One that has never played CoC will notice some odd things on
this game and its system. Many of the dice checks are made with
percentile dice (two D10 rolled, one as the ‘tens’
and the other as the ‘ones’), and there is no “experience
reward” in the game. You only get to increase the skills
you used, and then, only if you used them remarkably well. The
only “real” reward are some arcane forbidden tomes
that further erode your sanity. Then, you have that — the
sanity. This game has that unique trait most games have not; a
counter for your character’s mental health. Of course, every
encounter you have with any being that suggests that the world
of “scientific proof” we have built for ourselves
is not entirely accurate hits hard on your reason and pushes you
one rung down on the ladder to insanity. Some encounters make
you fall directly to the ground. So, this is time for the true
valor. Any barbarian can hack his way through skeleton wasteland.
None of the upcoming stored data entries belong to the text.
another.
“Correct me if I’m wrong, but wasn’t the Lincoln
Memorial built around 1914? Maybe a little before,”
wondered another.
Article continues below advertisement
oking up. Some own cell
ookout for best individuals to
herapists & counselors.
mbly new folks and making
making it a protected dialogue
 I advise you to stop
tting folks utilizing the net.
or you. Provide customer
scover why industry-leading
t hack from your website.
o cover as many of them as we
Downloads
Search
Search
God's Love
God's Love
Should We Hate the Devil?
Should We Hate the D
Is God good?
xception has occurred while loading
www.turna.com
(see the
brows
But can you, a regular human being, take an encounter face to
face with the macabre monster that haunts that old mansion? Will
you come out of there alive?
There are three main eras in which CoC Scenarios are set. The
1890s, the Present, and my favourite and the original one: the
1920s. Most of Lovecraft’s tales are set in the roaring
20s and the 1930s, and the period has an aura of mystery that
is worth trying. Gangsters roam the streets, filling the speakeasies
with illegal liquors, secret societies flourish and dabble with
things that were not meant to be known, and people are just thrilled
to be alive because they have survived the Great War. But fear
exists not only on the trench…
COC RPG gives you the opportunity to explore the world as H.P.
Lovecraft perceived it, and to play a different kind of character.
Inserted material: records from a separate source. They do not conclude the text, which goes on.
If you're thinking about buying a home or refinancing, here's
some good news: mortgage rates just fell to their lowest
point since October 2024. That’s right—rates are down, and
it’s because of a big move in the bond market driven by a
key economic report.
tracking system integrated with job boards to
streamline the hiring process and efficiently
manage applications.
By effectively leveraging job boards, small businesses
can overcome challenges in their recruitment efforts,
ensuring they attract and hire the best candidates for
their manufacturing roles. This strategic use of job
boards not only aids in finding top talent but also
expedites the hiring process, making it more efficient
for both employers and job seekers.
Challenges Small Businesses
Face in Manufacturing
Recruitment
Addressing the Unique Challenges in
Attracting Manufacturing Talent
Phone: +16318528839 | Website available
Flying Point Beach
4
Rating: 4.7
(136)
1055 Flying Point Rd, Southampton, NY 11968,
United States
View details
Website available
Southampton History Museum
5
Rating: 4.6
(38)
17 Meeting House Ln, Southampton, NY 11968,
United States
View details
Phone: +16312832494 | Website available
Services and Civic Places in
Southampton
One that does not have the “Kill Everything in My Path”
skill at a 150%, but that has high “Spot Hidden” (detect
stuff that is not plain to see) and “Library Use”
(find ‘that’ particular tome you are looking for among
thousands of books). One that does not carry home thousands of
coins of looted gold, but a pack of rare books with rarer titles
yet, such as “Necronomicon”, “De Vermiis Mysteriis”,
“Unaussprechlichen Kulten” or “The Book of Dzyan”.
One that is not a heartless thug that kills by the hundreds, but
a quiet college professor that will cry, faint or run when confronted
to a monster… or turn into a babbling, catatonic human statue.
That is the essence of Call of Cthulhu. That is, in my humble
opinion, the essence of true horror. To be faced with something
you’re not prepared for. Not more, not less. After twenty
years and more than five major editions, Chaosium has published
dozens of sourcebooks for Call of Cthulhu, some of them have even
earned them prizes, but the heart of the game has remained the
same. And it’s one of those RPGs that don’t require
you to buy all the sourcebooks to start to play them. It’s
a great buy, and you will love it for ever… just like me…
just like hundreds or thousands of other fans…
"That is not dead which can eternally lie, and with strange
æons, even death may die", Abdul Alhazred, a.k.a. Abd
Al-Azrad, the mad arab that wrote the Kitab Al-Azif, a.k.a Necronomicon.